Using the IVD device allows the effect of the drug or drug combination to be assessed in vitro. For example, the pharmacology of the electrophysiological phenotype of the cardiomyocytes or the pharmacological modulation of the electrophysiological phenotype of the cardiomyocytes is assessed in vitro using the IVD device. In certain embodiments, the IVD device assesses the effect of the drug or drug combination on ion channels in the cardiomyocytes. For example, the IVD device may assess the effect of the drug or drug combination in cardiac ion channel currents such as, but not limited to, Ica, INav peak and late, Ikr, Iks, Ito, and Ikl.

In certain embodiments, the IVD device uses electrophysiological variables to assess patient-specific and mutation-specific effect of the drug or drug combinations. Electrophysiological variables may include, but not be limited to, amplitude, tail activation, voltage dependency, tail deactivation, real time IV (in vitro) plot/dynamic ramp, dose-response curves, and current clamp at action potentials. In certain embodiments, the mutation-specific changes for cardiac channelopathies include mutation-specific changes in ion channels that have been previously demonstrated. For example, the mutation-specific changes in HERG (IKr) ion channel and a cardiac potassium ion channel gene (KCNQ1) (IKs)) have been previously demonstrated

In some embodiments, the effect of the drug or drug combination is assessed using intracellular transmembrane potential measurement and/or intracellular transmembrane current measurement. In some embodiments, the effect of the drug or drug combination is assessed using extracellular field potential measurement. In addition, other techniques may be used to assess the effect of the drug or drug combination. Examples of techniques include, but are not limited to, MEA (micro-electrode array) technology, impedance measurement, optical measurement (e.g., fluorescence-optical measurement, voltage sensitive dye measurement, or optogenetically enabled measurement), and surface sensor methods.

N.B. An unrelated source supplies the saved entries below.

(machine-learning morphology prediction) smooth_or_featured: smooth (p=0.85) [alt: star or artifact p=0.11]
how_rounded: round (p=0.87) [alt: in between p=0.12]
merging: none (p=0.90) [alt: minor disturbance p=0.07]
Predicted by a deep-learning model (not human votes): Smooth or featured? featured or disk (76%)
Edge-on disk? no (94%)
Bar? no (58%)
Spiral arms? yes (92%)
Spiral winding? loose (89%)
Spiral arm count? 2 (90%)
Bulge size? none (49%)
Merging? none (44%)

Assessing the effect of the drug or drug combination on the electrophysiological phenotype of the cardiomyocytes may demonstrate the effect of the drug or drug combination in treating a specific patient's cardiac channelopathies. For example, the IVD device provides data or information that may be used to assess the interaction and effectiveness specific drugs or drug combinations have on treating the specific patient's cardiac channelopathies. The IVD device provides assessment of the interaction of the drugs or drug combinations prior to actual use of the drugs or drug combinations on the patient (or a patient with similar characteristics such as a family member). Thus, non-desired or adverse reactions (e.g., patient death) may be avoided because of the assessment provided by the IVD device. For example, drug selection and dose selection may be assessed for the patient with the IVD device before drugs are provided to the patient.

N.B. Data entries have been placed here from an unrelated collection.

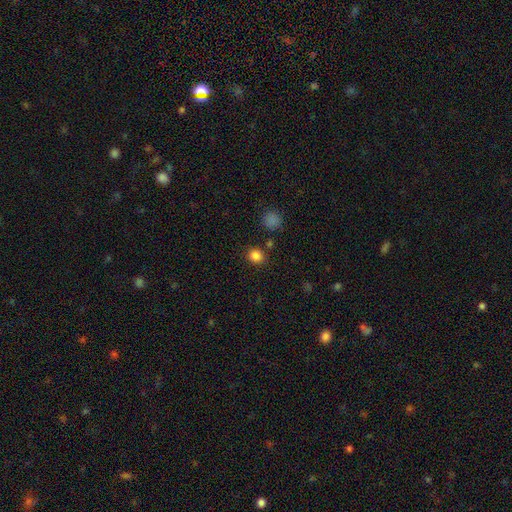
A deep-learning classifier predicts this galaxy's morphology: smooth 84%, star or artifact 12%, featured or disk 4%. Down the decision tree: how rounded — round (79%); merging — none (84%).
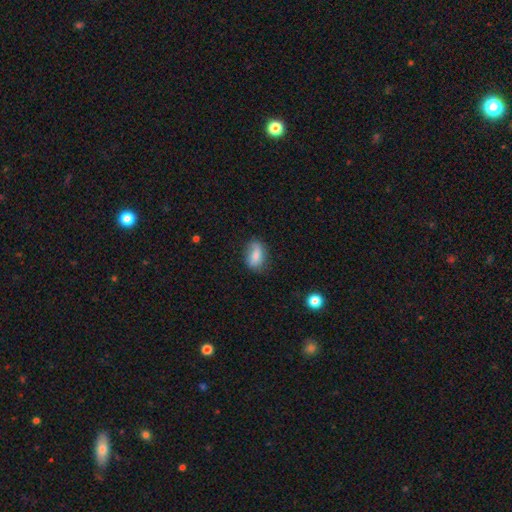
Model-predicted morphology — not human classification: A smooth galaxy with no disk features (77%) that is in between round and cigar-shaped (84%). Merging: none (69%).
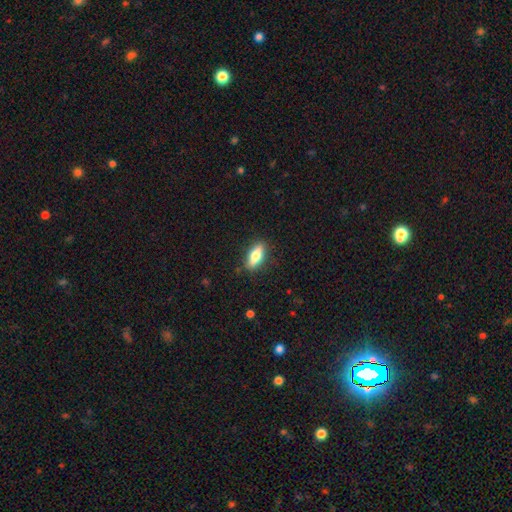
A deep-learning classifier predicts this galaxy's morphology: Smooth or featured: smooth — 69% (featured or disk — 24%)
How rounded: in between — 68% (cigar-shaped — 29%)
Merging: none — 86% (minor disturbance — 11%)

In certain embodiments, in 108, a correlation is assessed between the drug effect on the electrophysiological phenotype of the cardiomyocytes assessed in 106 and clinical data. Clinical data may include patient-specific data such as, but not limited to, patient medical history, patient symptoms, and patient genetic background. The assessed correlation in 108 may provide an evidence-based diagnosis and treatment assessment for an individual patient. The correlation assessed in 108 is associated with the patient's specific phenotype iso-genetic characteristics based on the in vitro pharmacology assessed in 106. In certain embodiments, the correlation assessment in 108 is performed using a computer processor. The computer processor may be included with the IVD device or coupled to the IVD device to receive information from the IVD device.

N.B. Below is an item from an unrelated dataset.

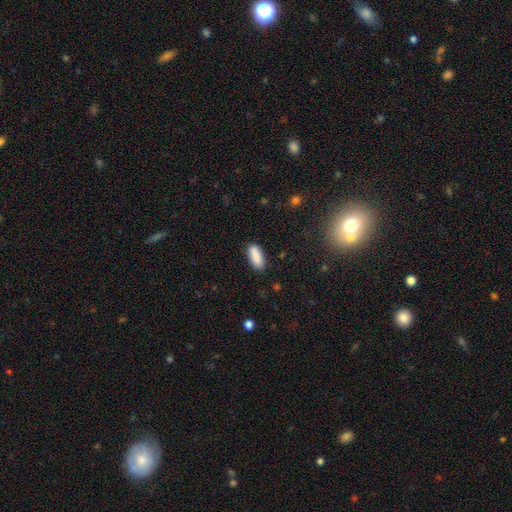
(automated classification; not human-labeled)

In certain embodiments, data from assessment 106 and/or assessment 108 is provided to database 110. Database 110 may store information from assessment 106 and/or assessment 108 for the specific patient. Thus, database 110 includes information about the effect of drugs or drug combinations on the electrophysiological phenotype of cardiomyocytes for the specific patient as well as clinical data about the specific patient. This information may be used to develop a therapy (treatment) plan for the specific patient or patients with similar characteristics.

In certain embodiments, procedure 100 is repeated for a plurality of patients with at least several patients having different characteristics (e.g., phenotype, genetics, channelopathies, etc.). Data from assessment 106 and/or assessment 108 for each patient may be provided to database 110. Thus, database 110 includes a plurality of data for different patients. The information in database 110 may be analyzed (assessed) to generate treatment and/or diagnosis algorithms for varieties of patients. The data in database 110 may also be analyzed to assess trends or other data algorithms useful in the treatment of cardiac channelopathies. For example, the in vitro electrophysiological phenotype (and its interaction with a drug or drug combination) may be analyzed together with clinical data for certain types of patients or all the patients in the database to provide a basis for risk stratification of the drugs or drug combinations tested in the IVD device.

In certain embodiments, a model-based therapy plan for a specific patient is determined based on the information in database 110. For example, the patient's in vitro electrophysiological phenotype may be assessed (e.g., using assessment 104 in FIG. 1) and used along with clinical data for the patient to model therapy (treatment) plan 112 for the patient based on the information in database 110. In some embodiments, therapy plan 112 is based on matching the patient to another (matched) patient with information in database 110. The matched patient may have similar electrophysiological phenotype and clinical data to the therapy plan patient. In some embodiments, therapy plan 112 is determined based on treatment and/or diagnosis algorithms generated from information in database 110.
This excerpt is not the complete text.